Document excerpt:
○ ○ ○ ○

Danger, narrowly averted

I regularly take over-the-counter sleeping pills. I have a lot of trouble falling asleep, even when I’m tired, and if I wake up in the middle of the night to use the bathroom, it takes me forever to fall back asleep. So, pills.

Wednesday night, as I was getting ready for bed, I opened my medicine cabinet, took out my bottle of sleeping pills, and removed the cap. As I was shaking the sleeping pill into my hand, my eyes were caught by a bottle of ibuprofen tablets. That caused an abrupt disconnect between my brain and my hands, and somehow my hands decided I was taking ibuprofen, not a sleeping pill, and the next thing I knew I’d popped two sleeping pills into my mouth.

Fortunately, just as I was raising the glass of water to my lips to wash the pills down, I registered that something didn’t feel right in my mouth – my ibuprofen tablets are, well, hard, dry tablets, whereas my sleeping pills are actually small “gel” things. That’s when I realized I’d nearly swallowed a double-dose of sedatives. P’tui! I spit one out and swallowed the correct dose.

Have you had similar close calls?

I had a mishap not long ago. I was taking a cholesterol medication tablet and it went down my trachea instead of down my esophagus. After about ten minutes of hacking, I fortunately managed to cough it up. Most of it. I was still coughing up small bits of it a half hour later, but fortunately I didn’t get any into my lungs.

OTC sleeping pills are actually antihistamines. The worse that can happen to you by taking 2 is they would keep you awake. If they are 25 mg diphenhydramine they are about 1/2 the adult dose for an allergic reaction. If they are 50 mg, the common reascion is jitteriness.
For most people, the effect is more placebo than anything else.

Diphenhydramine - the original “Do Not Drive While Using This Drug” antihistamine.

Your OTC sleeper was either 50 or 100mg.

Back when I could get away with Unisom gel caps and vodka for sleep, I found the gel caps much faster-acting than the tablet.

When you get into 'script sleepers (avoid if at all possible), you can be holding enough to cause unconsciousness. .

○ ○ ○ ○

[Dataset records]
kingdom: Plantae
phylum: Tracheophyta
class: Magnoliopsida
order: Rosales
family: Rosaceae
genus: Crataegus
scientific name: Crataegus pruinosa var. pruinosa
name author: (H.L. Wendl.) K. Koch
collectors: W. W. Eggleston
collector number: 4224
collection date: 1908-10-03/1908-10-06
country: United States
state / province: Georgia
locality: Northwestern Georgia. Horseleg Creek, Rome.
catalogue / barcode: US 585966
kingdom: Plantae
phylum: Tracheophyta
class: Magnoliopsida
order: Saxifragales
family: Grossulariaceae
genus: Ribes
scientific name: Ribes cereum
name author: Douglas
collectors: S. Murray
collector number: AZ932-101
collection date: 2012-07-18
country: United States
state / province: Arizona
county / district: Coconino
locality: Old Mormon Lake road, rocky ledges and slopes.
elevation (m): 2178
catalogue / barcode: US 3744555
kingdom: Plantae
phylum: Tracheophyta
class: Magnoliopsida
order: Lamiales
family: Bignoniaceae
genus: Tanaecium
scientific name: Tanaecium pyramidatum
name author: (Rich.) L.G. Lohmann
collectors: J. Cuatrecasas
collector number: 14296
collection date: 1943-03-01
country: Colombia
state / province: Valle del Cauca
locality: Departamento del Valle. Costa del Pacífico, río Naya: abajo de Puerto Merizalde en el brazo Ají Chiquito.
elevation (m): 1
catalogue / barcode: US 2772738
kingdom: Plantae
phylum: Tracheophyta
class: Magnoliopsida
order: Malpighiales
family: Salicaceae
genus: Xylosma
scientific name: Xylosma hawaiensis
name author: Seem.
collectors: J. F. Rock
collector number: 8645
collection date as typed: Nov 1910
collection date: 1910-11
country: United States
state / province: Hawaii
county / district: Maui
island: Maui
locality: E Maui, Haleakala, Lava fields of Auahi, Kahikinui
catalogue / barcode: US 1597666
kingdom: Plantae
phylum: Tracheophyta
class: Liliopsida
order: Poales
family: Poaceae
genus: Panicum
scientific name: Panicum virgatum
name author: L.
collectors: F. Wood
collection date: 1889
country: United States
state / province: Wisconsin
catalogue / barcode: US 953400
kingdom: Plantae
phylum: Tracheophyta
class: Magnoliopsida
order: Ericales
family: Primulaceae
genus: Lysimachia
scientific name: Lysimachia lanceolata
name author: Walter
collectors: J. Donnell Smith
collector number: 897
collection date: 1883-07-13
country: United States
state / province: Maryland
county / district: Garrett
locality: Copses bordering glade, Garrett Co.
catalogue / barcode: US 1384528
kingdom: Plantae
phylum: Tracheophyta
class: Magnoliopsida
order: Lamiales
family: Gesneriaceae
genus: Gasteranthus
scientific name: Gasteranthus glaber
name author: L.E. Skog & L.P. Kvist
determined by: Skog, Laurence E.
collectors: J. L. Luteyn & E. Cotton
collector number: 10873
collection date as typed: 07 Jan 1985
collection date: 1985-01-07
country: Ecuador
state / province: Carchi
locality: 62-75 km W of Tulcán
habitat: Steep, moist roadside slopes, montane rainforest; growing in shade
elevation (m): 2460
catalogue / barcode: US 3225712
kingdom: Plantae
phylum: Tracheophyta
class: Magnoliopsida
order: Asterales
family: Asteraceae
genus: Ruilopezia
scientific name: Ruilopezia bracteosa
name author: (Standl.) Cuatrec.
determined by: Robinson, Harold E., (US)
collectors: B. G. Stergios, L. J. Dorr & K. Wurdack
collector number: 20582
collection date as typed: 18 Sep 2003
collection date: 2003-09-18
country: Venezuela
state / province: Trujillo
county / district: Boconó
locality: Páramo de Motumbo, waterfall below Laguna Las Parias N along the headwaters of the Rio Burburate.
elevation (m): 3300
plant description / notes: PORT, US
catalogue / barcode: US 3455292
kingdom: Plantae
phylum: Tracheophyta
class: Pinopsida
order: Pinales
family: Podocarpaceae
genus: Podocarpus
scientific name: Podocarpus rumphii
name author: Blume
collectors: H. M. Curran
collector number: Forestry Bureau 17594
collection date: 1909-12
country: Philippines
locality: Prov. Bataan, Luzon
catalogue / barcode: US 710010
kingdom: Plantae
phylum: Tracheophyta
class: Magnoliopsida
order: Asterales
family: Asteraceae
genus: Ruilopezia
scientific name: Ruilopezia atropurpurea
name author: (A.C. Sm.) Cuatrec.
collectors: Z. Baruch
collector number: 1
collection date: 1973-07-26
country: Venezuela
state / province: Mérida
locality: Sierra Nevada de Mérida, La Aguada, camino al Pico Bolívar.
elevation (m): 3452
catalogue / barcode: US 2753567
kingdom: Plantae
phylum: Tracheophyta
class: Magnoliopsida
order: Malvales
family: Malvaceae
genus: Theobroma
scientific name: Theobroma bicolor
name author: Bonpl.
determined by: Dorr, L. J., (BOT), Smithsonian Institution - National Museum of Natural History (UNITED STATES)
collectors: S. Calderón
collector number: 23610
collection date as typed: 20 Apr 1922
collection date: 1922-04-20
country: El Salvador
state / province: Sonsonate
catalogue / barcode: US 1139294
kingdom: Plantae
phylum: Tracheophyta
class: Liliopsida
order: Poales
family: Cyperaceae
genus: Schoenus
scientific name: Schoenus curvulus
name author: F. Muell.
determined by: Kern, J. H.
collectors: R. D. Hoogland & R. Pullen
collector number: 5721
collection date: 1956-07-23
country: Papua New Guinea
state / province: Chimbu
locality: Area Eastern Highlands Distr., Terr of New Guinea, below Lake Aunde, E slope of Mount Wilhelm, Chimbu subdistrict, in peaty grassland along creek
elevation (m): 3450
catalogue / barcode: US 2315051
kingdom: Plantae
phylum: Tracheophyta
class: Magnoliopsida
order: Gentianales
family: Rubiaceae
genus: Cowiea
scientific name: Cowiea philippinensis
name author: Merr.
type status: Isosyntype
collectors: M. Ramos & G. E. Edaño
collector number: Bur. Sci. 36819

○ ○ ○ ○

Requirement A:
In the sleeping-pill post above, what told the first writer that the pills in their mouth were not ibuprofen?
Requirement B:
Please set down the stretch of the sleeping-pill post from "Fortunately, just as" through "the correct dose.".

Written answer A:
They felt like the small gel sleeping pills, not the hard, dry ibuprofen tablets.

Written answer B:
Fortunately, just as I was raising the glass of water to my lips to wash the pills down, I registered that something didn’t feel right in my mouth – my ibuprofen tablets are, well, hard, dry tablets, whereas my sleeping pills are actually small “gel” things. That’s when I realized I’d nearly swallowed a double-dose of sedatives. P’tui! I spit one out and swallowed the correct dose.